Unlike vacation planning, where you know how much the holiday is going to cost (except for our shopping indulgences), in Investing, you don’t really know about how much savings you will need to accumulate for a specific purpose. A school admission today costs around Rs 1.5-2 lakh but what will be the cost when you actually want to take admission after 3 years? Using some math skills or online financial calculators can help you identify the amount you will need for such goals.
To have a financial plan in place, you can hire a good financial planner just like you would hire a travel company for holidays that involve getting a visa, multiple sight-seeing tours, etc.
4. Set out on a holiday (Start implementing your financial plan)
Aren’t there certain ground rules you always follow while travelling? For example, not keeping all the currency and cards in one place, keeping the tickets, passports and medical kit handy.
Investing has its ground rules too:
1. For short-term goals, invest in avenues with similar maturity. For a goal that’s three years away, invest in a three-year maturity deposit.
2. In risky investments such as unit linked insurance plans, shares, equity funds, withdraw 2-3 years before your actual requirement.
- Never dip into your emergency funds
- Loans shouldn't be more than 40-50% of your take-home income.
- Your sum-insured in a life insurance policy must be an amount that is 10-12 times your annual expenses (12 times of “Can’t live without Expenses”) and covers for your financial goals in the near future.
- Don’t use high interest loans such as personal loans to pay other debts such as credit card debt.

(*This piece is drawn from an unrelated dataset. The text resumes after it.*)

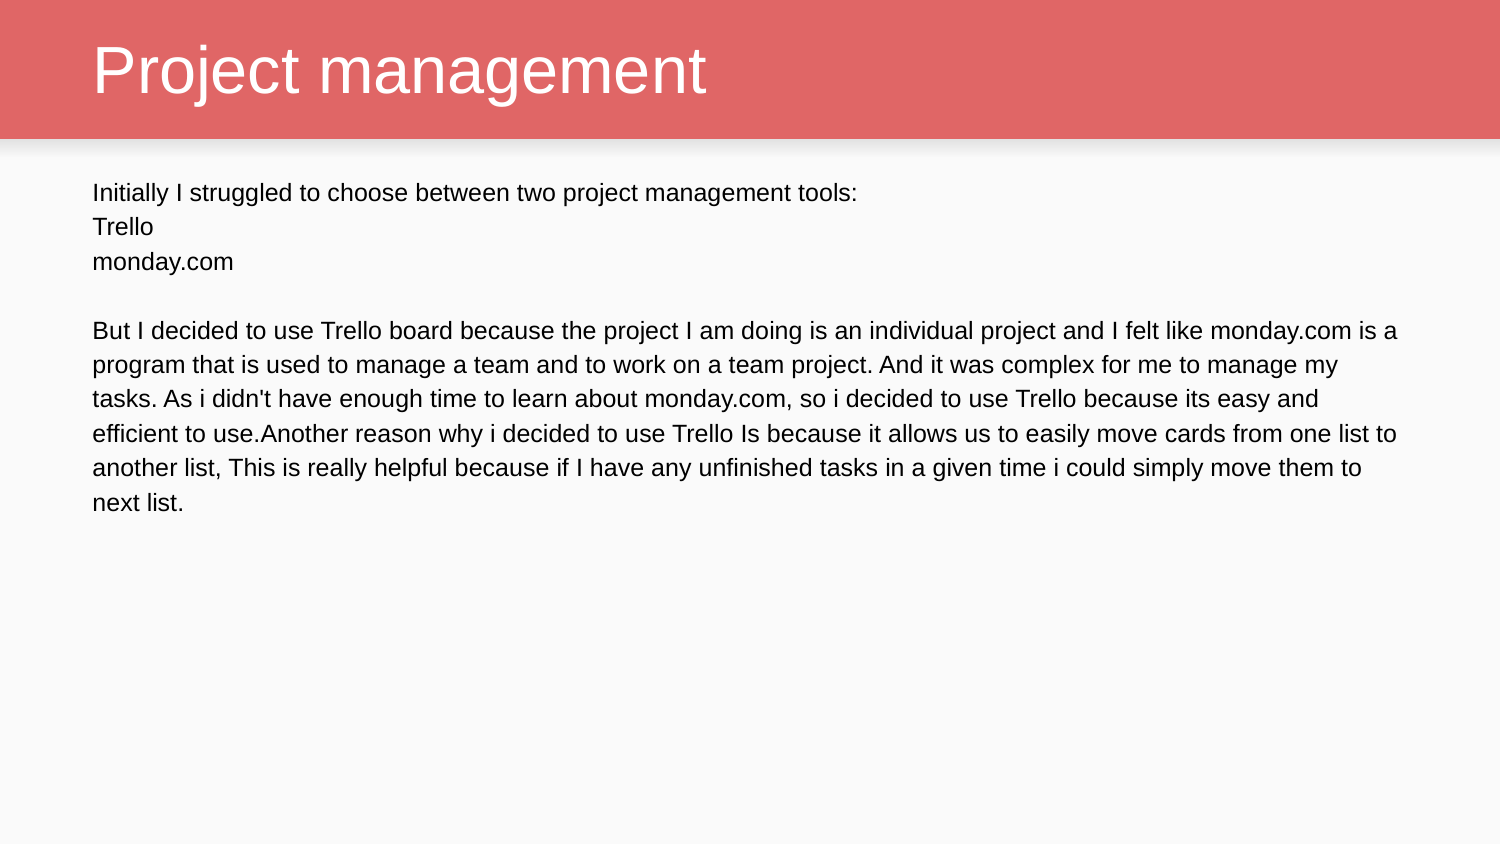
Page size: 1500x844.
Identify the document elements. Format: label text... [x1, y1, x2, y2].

title Project management [77, 0, 1427, 123]
list Initially I struggled to choose between two project management tools: Trello monday.com But I decided to use Trello board because the project I am doing is an individual project and I felt like monday.com is a program that is used to manage a team and to work on a team project. And it was complex for me to manage my tasks. As i didn't have enough time to learn about monday.com, so i decided to use Trello because its easy and efficient to use.Another reason why i decided to use Trello Is because it allows us to easily move cards from one list to another list, This is really helpful because if I have any unfinished tasks in a given time i could simply move them to next list. [77, 156, 1427, 844]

5. Review holiday itinerary if needed (Review your financial plan if needed)
A landslide in the hills may force you to change trekking plans or a riot in a country may force you to change your itinerary.
Likewise, an investment may not deliver desired results because its key managers have changed or the rate of return has come down.
Your life’s purpose or goals may change in the course of life too. A good planning or a good planner will always help you review the same. The reasons for review could be:
- Scheme/investment not doing well as per expected lines
- Is your investment growing enough to fund your goals: You may not realize this now, but if you had put money in a fixed deposit to fund a child’s education, the education fee is more likely to grow at a faster rate than the rate of fixed deposit interest rate. So, for such goals you need to consider investments that cover up for inflation of fees.